Упустил момент. И не жалей. Мне, например, Толька больше нравится. Не надо лезть туда, где тебе неуютно, не всех называют по отчеству из уважения. Поверь, если кто к тебе по батюшке обратится, значит, он просто смеется. Смеется, Толька. Или ему что-то от тебя нужно. Вот начальник стройки... Могу что угодно о нем думать, пакостить, кровь портить, жизнь ему сокращать... Могу. Но он-Николай Петрович. И никуда не денешься.
- А вы, в таком случае, кто же будете, позволительно спросить? Если это, конечно, вас не затруднит, не поставит в неловкое положение, мне бы не хотелось...
- Позволительно, Толька, сегодня тебе все позволительно. Так вот я-Хромов. И весь сказ. Хромов. А если угодно, зови меня Славиком. Тебе и это позволительно. Славик, - Хромов захохотал. Он уже взял было баночку с водкой, но снова поставил на стол, а отсмеявшись, выпил, не чокнувшись. А ведь ты, Толька, еще влюбиться можешь. Точно говорю. Есть ли у тебя какие мужские достоинства, мне неведомо, да и плевать мне на них, но влюбиться ты можешь. Но знаешь, Толька, уж больно много тебе зарабатывать надо, чтобы какая-нибудь завалящая бабенка с интересом на тебя посмотрела. - Хромов помолчал. - Вот скажи мне, Толька, ты эгоист?
- А вы? - игриво спросил Кныш, окончательно решив больше не обижаться, поскольку обиды его только тешили Хромова.
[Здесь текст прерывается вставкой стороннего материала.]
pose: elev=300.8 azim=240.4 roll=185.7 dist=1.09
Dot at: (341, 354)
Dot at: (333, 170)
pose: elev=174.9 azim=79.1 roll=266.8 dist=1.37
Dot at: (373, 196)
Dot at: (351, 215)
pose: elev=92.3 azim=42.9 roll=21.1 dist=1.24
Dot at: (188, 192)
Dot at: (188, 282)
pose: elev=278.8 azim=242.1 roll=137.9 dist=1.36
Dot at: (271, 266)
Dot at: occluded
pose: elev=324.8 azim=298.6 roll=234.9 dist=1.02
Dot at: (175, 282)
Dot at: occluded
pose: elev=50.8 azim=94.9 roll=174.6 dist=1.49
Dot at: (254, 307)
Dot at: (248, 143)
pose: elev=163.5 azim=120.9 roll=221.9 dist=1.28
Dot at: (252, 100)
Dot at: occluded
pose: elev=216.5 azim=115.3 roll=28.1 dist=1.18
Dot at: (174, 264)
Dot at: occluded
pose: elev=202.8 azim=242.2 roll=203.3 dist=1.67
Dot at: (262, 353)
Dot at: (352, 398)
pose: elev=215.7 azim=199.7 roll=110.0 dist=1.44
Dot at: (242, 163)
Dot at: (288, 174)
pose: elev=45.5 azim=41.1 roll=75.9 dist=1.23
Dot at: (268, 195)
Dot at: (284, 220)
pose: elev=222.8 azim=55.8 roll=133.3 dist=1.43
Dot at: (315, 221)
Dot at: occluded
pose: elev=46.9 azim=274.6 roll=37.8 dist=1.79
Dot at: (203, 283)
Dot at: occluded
- Эх, Толька, Толька... Даже пьяный боишься сказать то, что думаешь... Страшно тебе живется, еще похуже, чем мне. Все в себе носишь, а? Надорвешься, Толька, помяни мое слово, ох, надорвешься,
- Как-нибудь! - беззаботно сказал Анатолий Евгеньевич, разливая остатки водки. - Как-нибудь! - повторил он, и глаза его сверкнули зло и трезво.
- Умом тронешься, - Хромов вытер ладонями красные слезящиеся глаза, потом для верности протер их рукавом, внимательно посмотрел на Анатолия Евгеньевича и повторил: - Умом тронешься. И сейчас не блещешь, а то вообще... Смеху-то будет, господи, вот смеху-то людям будет!
- Станислав Георгиевич, зачем же вы другу так говорите, слова нехорошие подбираете... Знаете, у меня ощущение, что мы собрались не для того...
- Друг?! - удивился Хромов. - Толька, да какой ты мне друг? Ты, Толька, собутыльник! И всегда останешься собутыльником. Выше тебе не подняться. Мне один черт-с тобой ли пить или вой с той лошадью, что под окном ходит! Только лошадь не пьет, а ты, я смотрю, пьешь, как лошадь. Да ты не обижайся, Толька. На меня невозможно обидеться, не тот я человек...
Хромов задумчиво погрузил алюминиевую ложку в банку с икрой, набрал с верхом, сунул в рот и начал жевать, невидяще глядя перед собой прозрачными глазами. Анатолий Евгеньевич брезгливо рассматривал его седую щетину на красных щеках, перекрученные уголки воротника рубашки, обрывок какой-то лоснящейся ткани, которая лет двадцать назад была, возможно, галстуком, смотрел на светлые и прямые ресницы Хромова и испытывал странное чувство удовлетворения. Нет, таким он никогда не будет-это Кныш знал наверняка. И то, что кто-то оказался слабее его, кто-то не выдержал схватки с самим собой и сдался, потерпел такое вот сокрушительное поражение, наполняло его душу гордостью за самого себя.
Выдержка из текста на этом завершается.